Hardware design source files
++++++++++
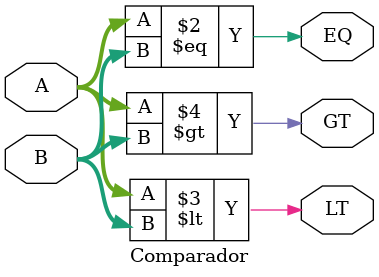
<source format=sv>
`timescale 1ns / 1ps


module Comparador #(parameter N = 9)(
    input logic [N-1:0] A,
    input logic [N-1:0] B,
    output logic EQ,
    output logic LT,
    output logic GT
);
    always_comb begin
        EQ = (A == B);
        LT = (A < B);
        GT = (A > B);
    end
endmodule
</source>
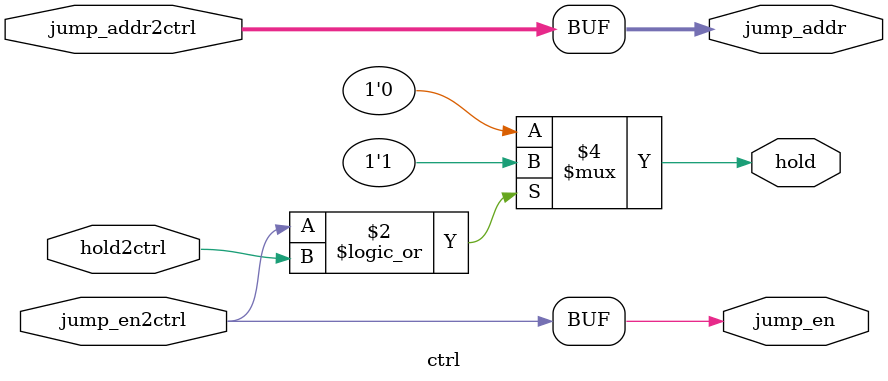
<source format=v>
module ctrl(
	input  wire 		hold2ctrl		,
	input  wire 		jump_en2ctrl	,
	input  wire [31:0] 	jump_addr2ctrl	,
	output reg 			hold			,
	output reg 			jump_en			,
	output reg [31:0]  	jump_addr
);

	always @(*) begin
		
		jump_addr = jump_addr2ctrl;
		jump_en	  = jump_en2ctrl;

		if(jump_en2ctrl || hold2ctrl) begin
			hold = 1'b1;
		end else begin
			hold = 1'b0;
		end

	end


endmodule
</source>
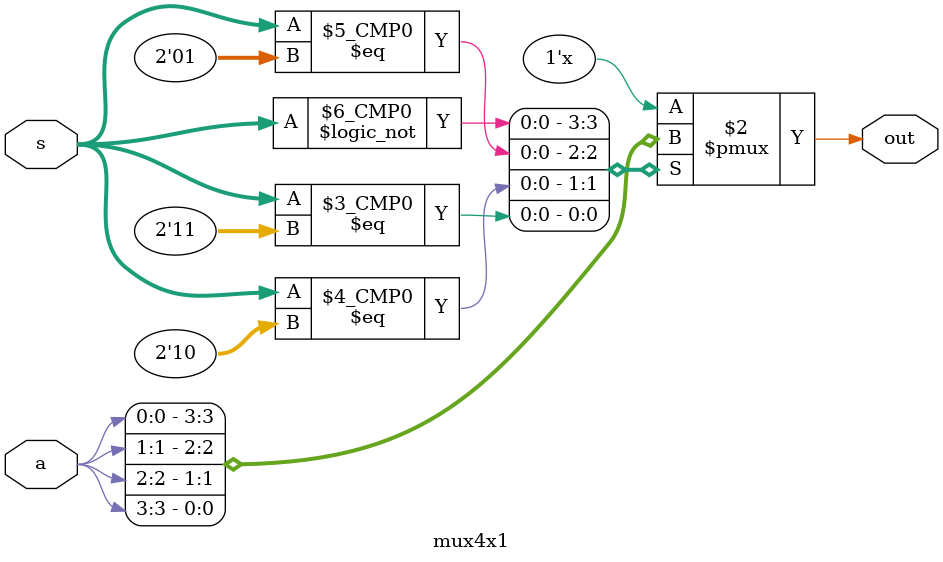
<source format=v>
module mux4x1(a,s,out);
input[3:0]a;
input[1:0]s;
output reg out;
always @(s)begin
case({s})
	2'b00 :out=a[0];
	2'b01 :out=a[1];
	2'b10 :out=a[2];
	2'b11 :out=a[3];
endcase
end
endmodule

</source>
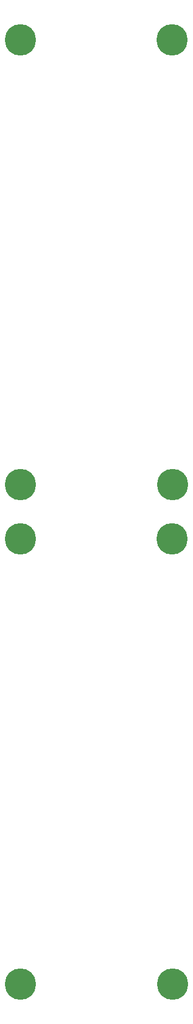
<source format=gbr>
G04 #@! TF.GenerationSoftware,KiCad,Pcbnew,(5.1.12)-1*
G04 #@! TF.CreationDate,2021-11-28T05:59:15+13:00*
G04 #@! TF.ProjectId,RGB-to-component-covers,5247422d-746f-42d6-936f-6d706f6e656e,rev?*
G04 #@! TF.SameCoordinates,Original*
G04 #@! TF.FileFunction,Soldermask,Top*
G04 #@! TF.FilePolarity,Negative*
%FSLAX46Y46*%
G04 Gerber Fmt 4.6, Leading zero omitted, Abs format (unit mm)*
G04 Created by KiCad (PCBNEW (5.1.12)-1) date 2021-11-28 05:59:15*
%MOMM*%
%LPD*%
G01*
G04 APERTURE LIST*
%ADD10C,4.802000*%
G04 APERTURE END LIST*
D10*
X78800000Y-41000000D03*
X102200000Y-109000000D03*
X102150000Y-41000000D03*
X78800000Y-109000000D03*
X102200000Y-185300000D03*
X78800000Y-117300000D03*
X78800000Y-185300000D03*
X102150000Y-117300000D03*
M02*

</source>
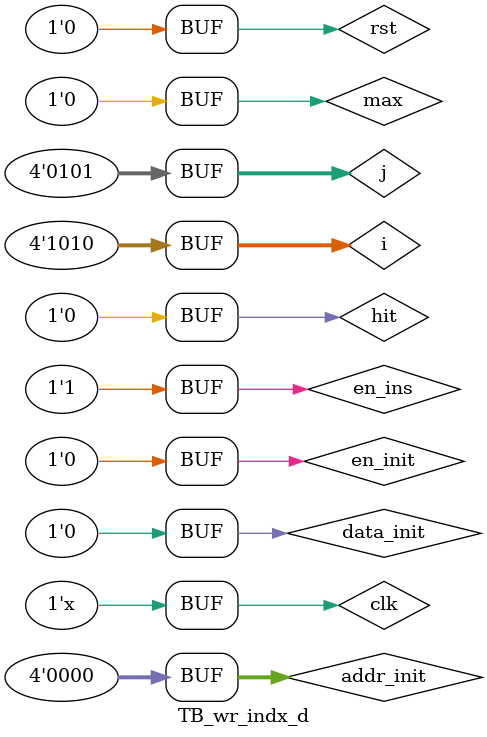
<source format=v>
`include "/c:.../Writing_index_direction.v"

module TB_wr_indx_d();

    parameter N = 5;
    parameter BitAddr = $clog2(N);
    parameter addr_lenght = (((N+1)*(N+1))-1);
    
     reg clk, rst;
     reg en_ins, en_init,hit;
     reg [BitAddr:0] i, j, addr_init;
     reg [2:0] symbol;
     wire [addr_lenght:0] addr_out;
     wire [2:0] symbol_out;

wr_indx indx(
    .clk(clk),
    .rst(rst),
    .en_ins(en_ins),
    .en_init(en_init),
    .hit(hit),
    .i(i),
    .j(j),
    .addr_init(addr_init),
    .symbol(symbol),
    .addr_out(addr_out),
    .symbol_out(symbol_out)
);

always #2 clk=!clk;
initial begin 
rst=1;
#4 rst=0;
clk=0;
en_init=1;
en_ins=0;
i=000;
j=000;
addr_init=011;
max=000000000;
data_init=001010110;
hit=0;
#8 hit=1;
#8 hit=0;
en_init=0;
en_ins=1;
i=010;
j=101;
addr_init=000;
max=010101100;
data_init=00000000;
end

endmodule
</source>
++++++++++
ACTION ITEM ▸ Please work out how many lines in the data include "logic"; write that number only.

RESULT OF THIS TASK ▸ 5